Se avessero valutato con maggiore attenzione la situazione avrebbero potuto salvare delle vite. E invece con le loro affermazioni «assolutamente approssimative, generiche e inefficaci» minimizzarono lo sciame sismico nel tentativo di rassicurare gli aquilani. Convincendoli a restare nelle loro case nella notte in cui si è veriticato il tragico terremoto che ha devastato L'Aquila.È un passaggio delle motivazioni della sentenza che lo scorso ottobre ha condannato i componenti della Commissione Grandi Rischi in relazione al sisma dell'aprile 2009 che ha devastato il capolouogo abruzzese. Ai sette componenti della commissione che si riunì nel capoluogo abruzzese pochi giorni prima del 6 aprile, è stata inflitta una condanna a sei anni per omicidio colposo e lesioni colpose.La mancata analisi del rischio e risultanze rassicuratorie - si legge nel documento depositato oggi dal giudice Marco Billi - sono emerse dalla riunione della Commissione Grandi Rischi, che hanno indotto gli aquilani a restare in casa mentre, con una condotta più prudente, si sarebbero potute salvare alcune vite. Così le motivazioni della sentenza di condanna della Cgr confermano la tesi accusatoria.

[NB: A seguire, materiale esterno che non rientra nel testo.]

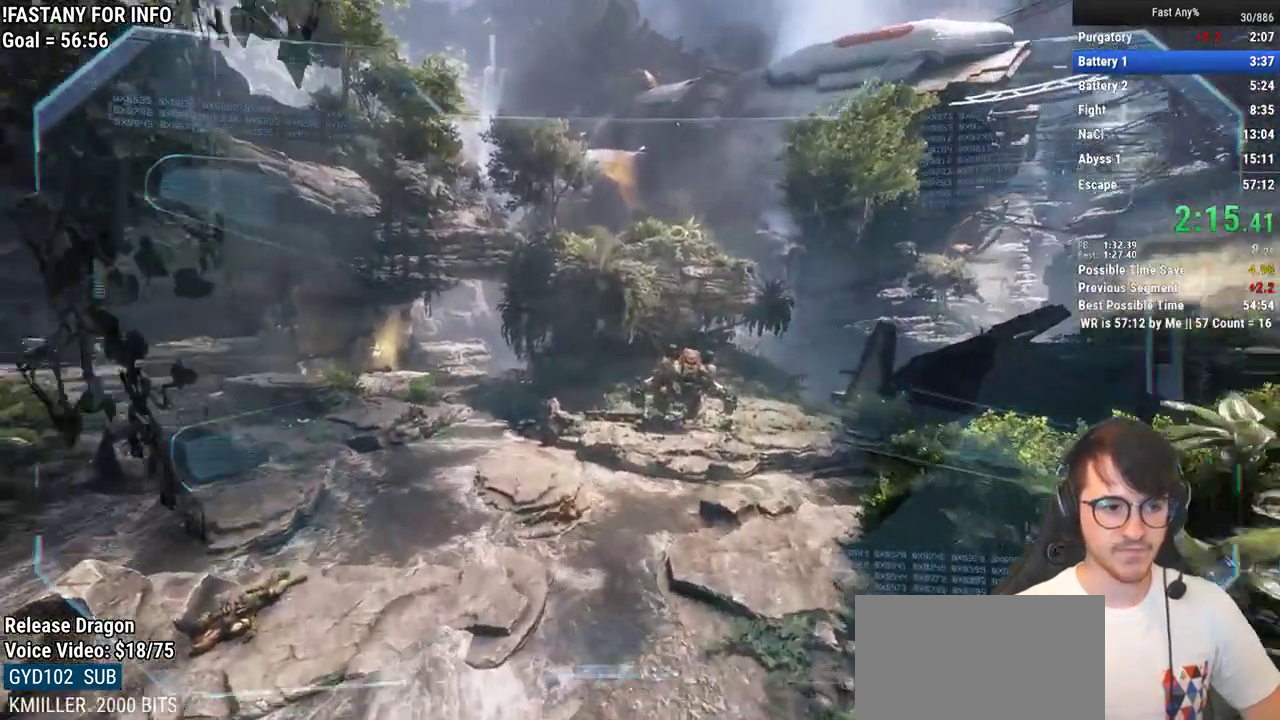
{"keys": ["a", "ctrl"], "mouse": [], "events": []}
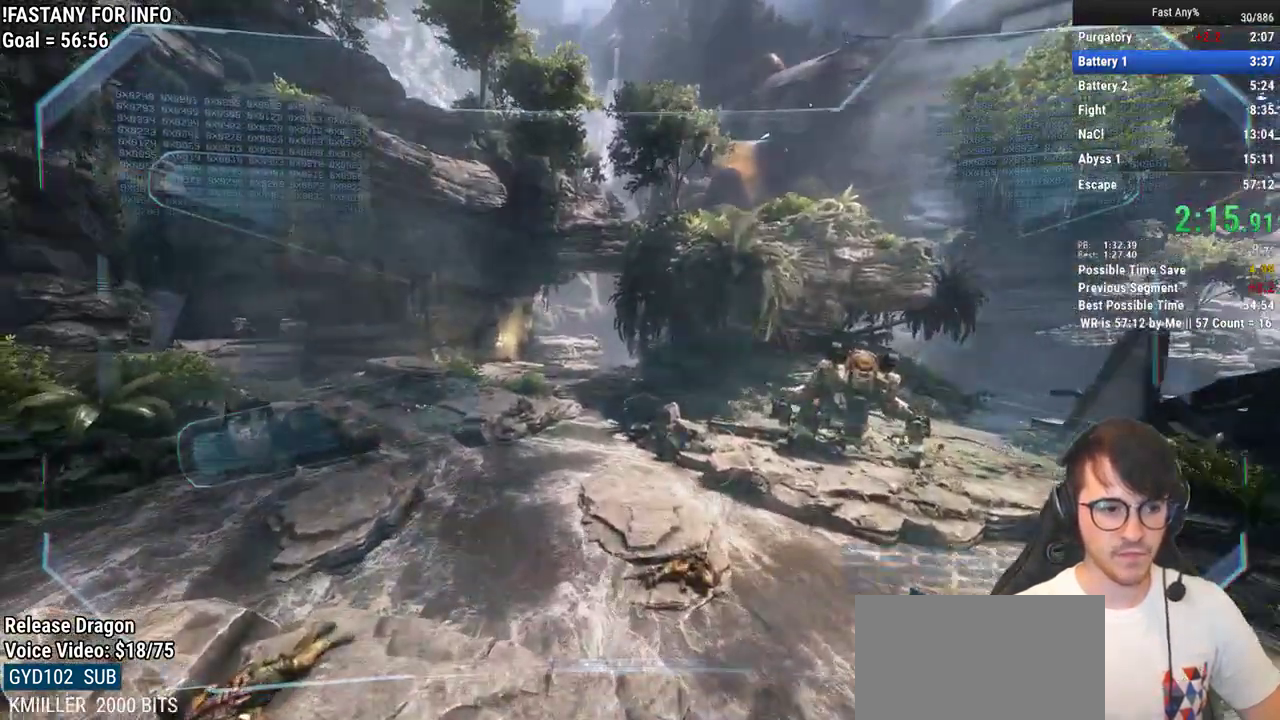
{"keys": ["a", "ctrl"], "mouse": [], "events": []}
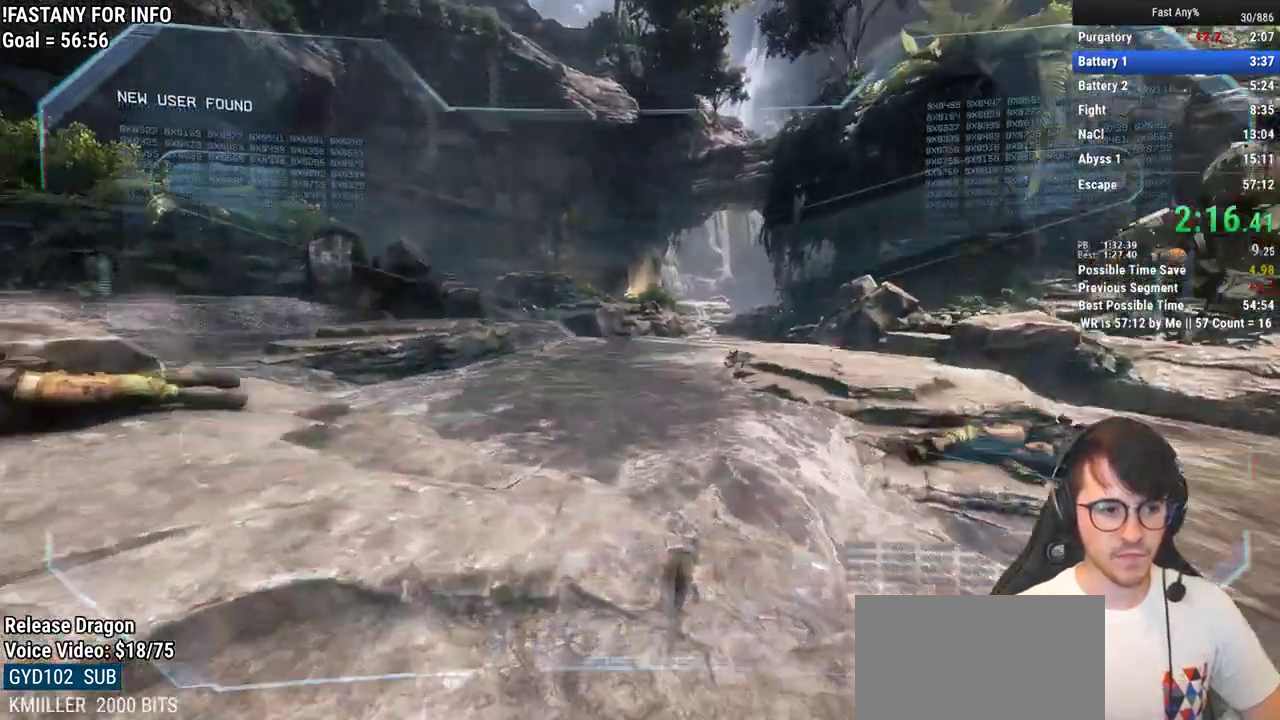
{"keys": ["ctrl", "d"], "mouse": [], "events": [[33, "space", "down"], [67, "d", "down"], [117, "a", "up"], [167, "space", "up"]]}
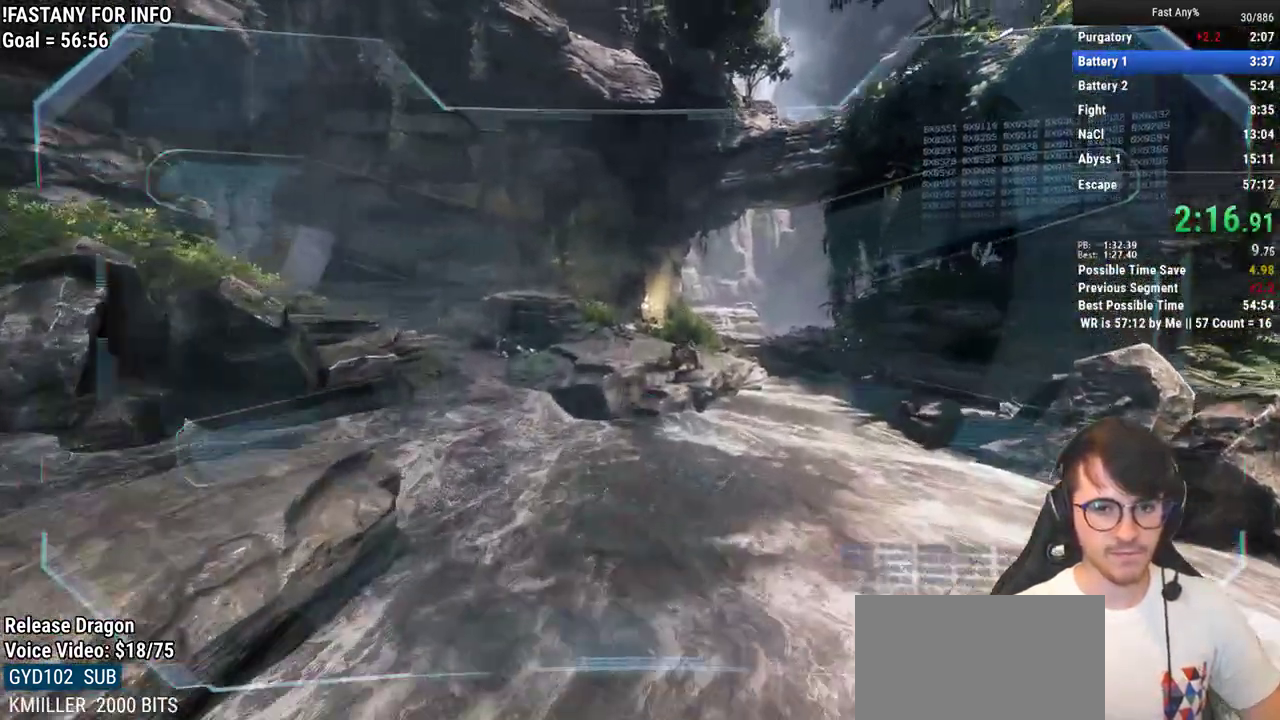
{"keys": ["ctrl", "d", "space"], "mouse": [], "events": [[467, "space", "down"]]}
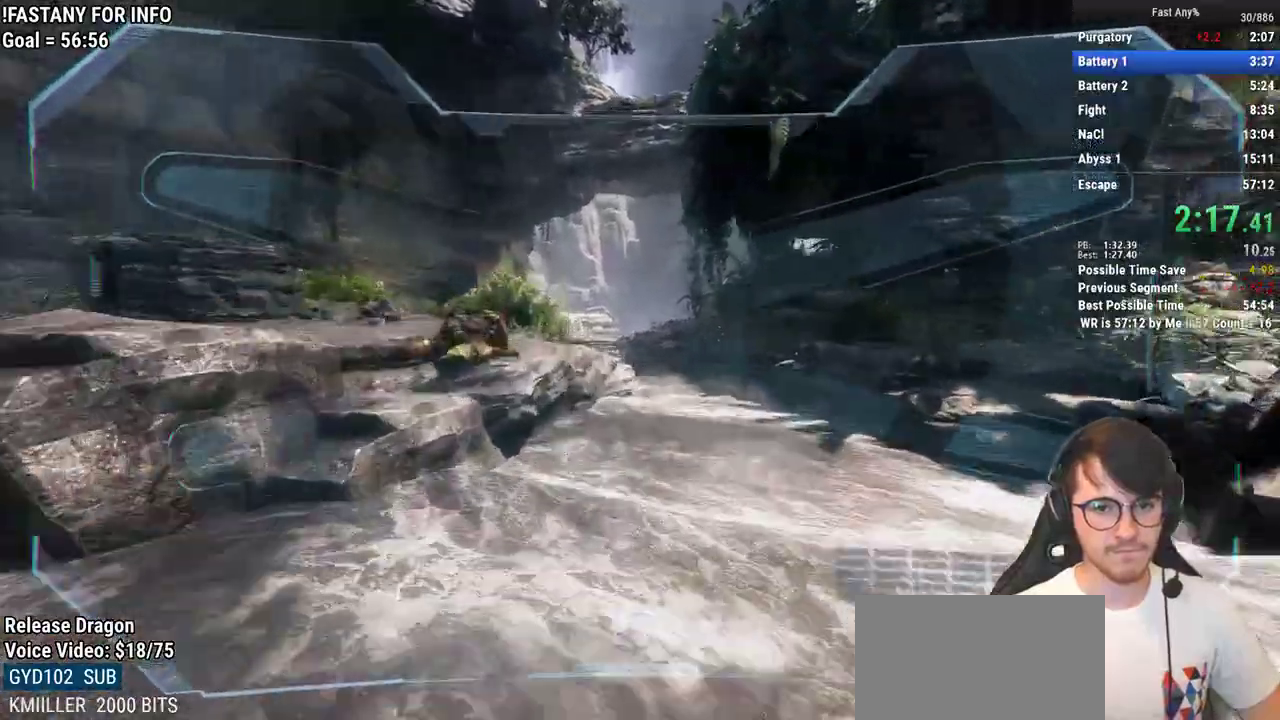
{"keys": ["a", "ctrl"], "mouse": [], "events": [[17, "a", "down"], [17, "d", "up"], [50, "space", "up"]]}
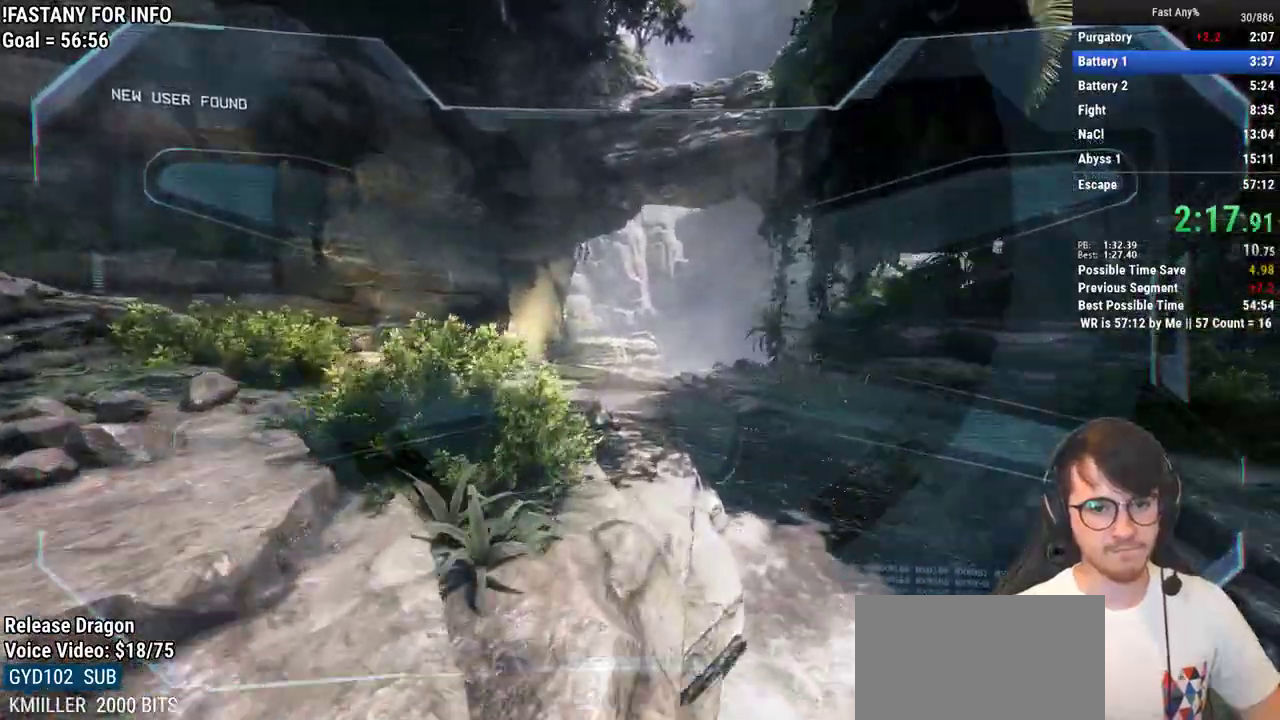
{"keys": ["a", "ctrl"], "mouse": [], "events": [[167, "space", "down"], [267, "space", "up"]]}
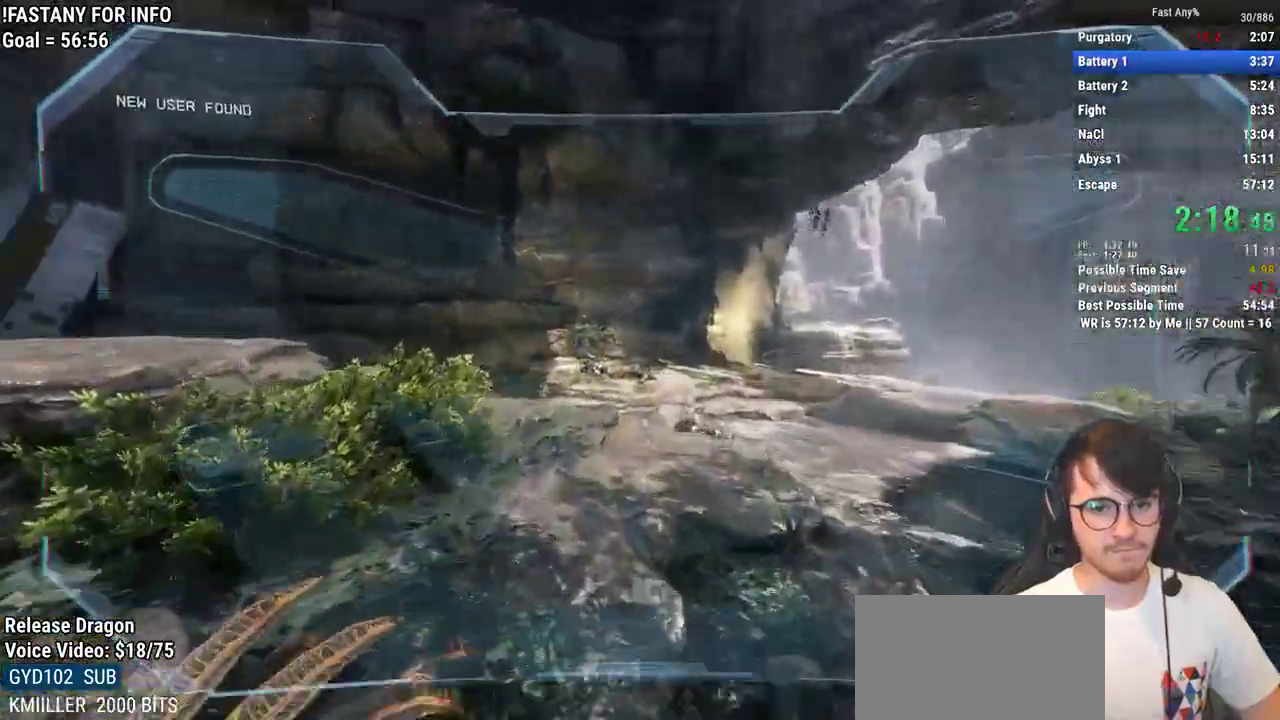
{"keys": ["ctrl", "d"], "mouse": [], "events": [[183, "d", "down"], [283, "a", "up"]]}
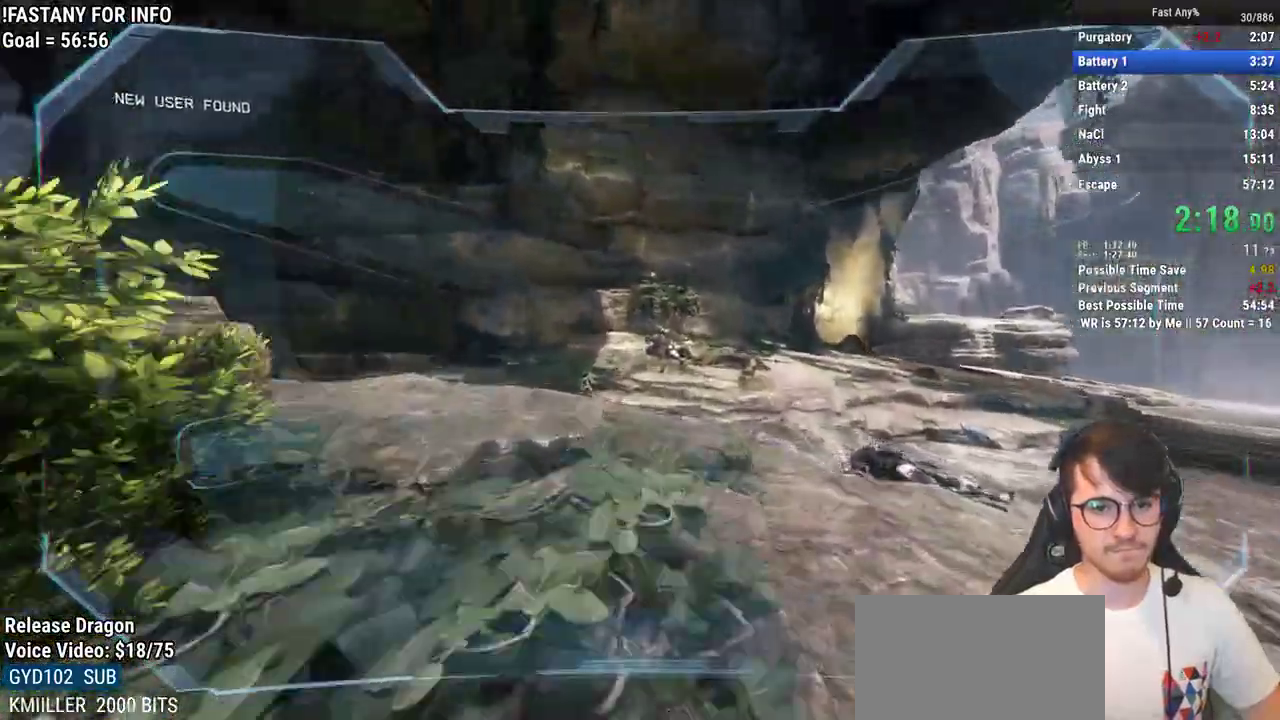
{"keys": ["ctrl", "d"], "mouse": [], "events": [[17, "space", "down"], [100, "space", "up"]]}
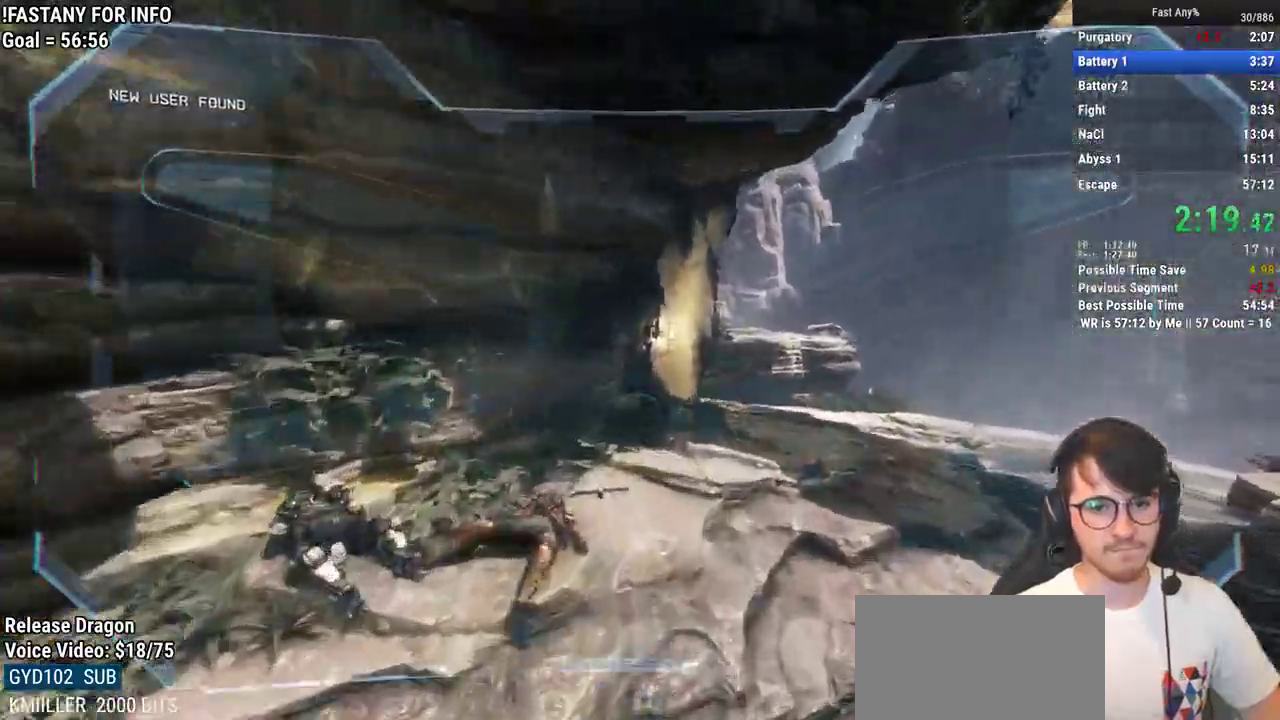
{"keys": ["ctrl", "e", "space", "w"], "mouse": [], "events": [[117, "d", "up"], [117, "w", "down"], [217, "e", "down"], [450, "space", "down"]]}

La «migliore indicazione» sulle rassicurazioni della commissione Grandi Rischi, si legge nelle motivazioni della sentenza, "si ricava dalla lettura della frase finale della bozza del verbale della riunione, laddove l'assessore alla Protezione civile regionale Daniela Stati, in modo emblematico, dice: «Grazie per queste vostre affermazioni che mi permettono di andare a rassicurare la popolazione attraverso i media che incontreremo in conferenza stampa».
«Operazione mediatica» per tranquillizzareLa riunione della commissione Grandi rischi fu una «operazione mediatica» tesa a «tranquillizzare» la popolazione, come disse l'allora capo della protezione civile nazionale, Guido Bertolaso. Billi scrive che «in questo specifico contesto, dunque, la popolazione aveva urgente necessità di decodificare, normalizzare, convenzionalizzare, spiegare ed interpretare il fenomeno in corso e la riunione della Commissione Grandi Rischi venne convocata a L'Aquila proprio a tali fini»Per il giudice Marco Billi «gravi profili di colpa si ravvisano nell'adesione, colpevole e acritica, alla volontà del capo del dipartimento della Protezione civile (all'epoca appunto Bertolaso) di fare una “operazione mediatica” (come emerso da intercettazioni telefoniche che lo hanno fatto entrare nel processo come indagato per reato connesso) che si è concretizzata nell'eliminazione dei filtri normativamente imposti tra la commissione e la popolazione aquilana».
Sette le persone condannateI condannati in primo grado a sei anni di reclusione sono: Franco Barberi, all'epoca presidente vicario della commissione Grandi rischi; Bernardo De Bernardinis, già vice capo del settore tecnico del dipartimento di Protezione civile; Enzo Boschi, all'epoca presidente dell'Istituto nazionale di geofisica e vulcanologia (Ingv); Giulio Selvaggi, direttore del Centro nazionale terremoti; Gian Michele Calvi, direttore di Eucentre e responsabile del progetto C.a.s.e.; Claudio Eva, ordinario di Fisica all'Università di Genova; Mauro Dolce,direttore dell'ufficio rischio sismico di Protezione civile. Il giudice Marco BIlli ci tiene però a precisare che «non è sottoposta a giudizio
la scienza per non essere riuscita a prevedere il terremoto del 6 aprile 2009».
Le reazioni«Non mi sento assolutamente colpevole». Così l'ex presidente dell'Istituto Nazionale di Geofisica e Vulcanologia (Ingv), Enzo Boschi, commenta le motivazioni della sentenza del Tribunale dell'Aquila. «Non penserà, il giudice - ha detto Boschi - che dopo aver denunciato per anni la sismicità del territorio italiano, avrei detto improvvisamente che all'Aquila non c'è rischio di terremoti?».«Io e i miei colleghi - ha proseguito Boschi - non avremmo mai assolutamente potuto dare nessuna affermazione rassicurante: sarebbe stato dire che siamo in grado di prevedere i terremoti, oppure che i terremoti non sono prevedibili ma che all'Aquila non ci sarebbe stato nessun sisma». Per Antonietta Centofanti, presidente del comitato “Vittime Casa dello Studente” le motivazioni della sentenza «non aggiungono niente di nuovo, sono una sintesi del lungo lavoro di inchiesta e di testimonianza arrivate alla conclusione della condanna».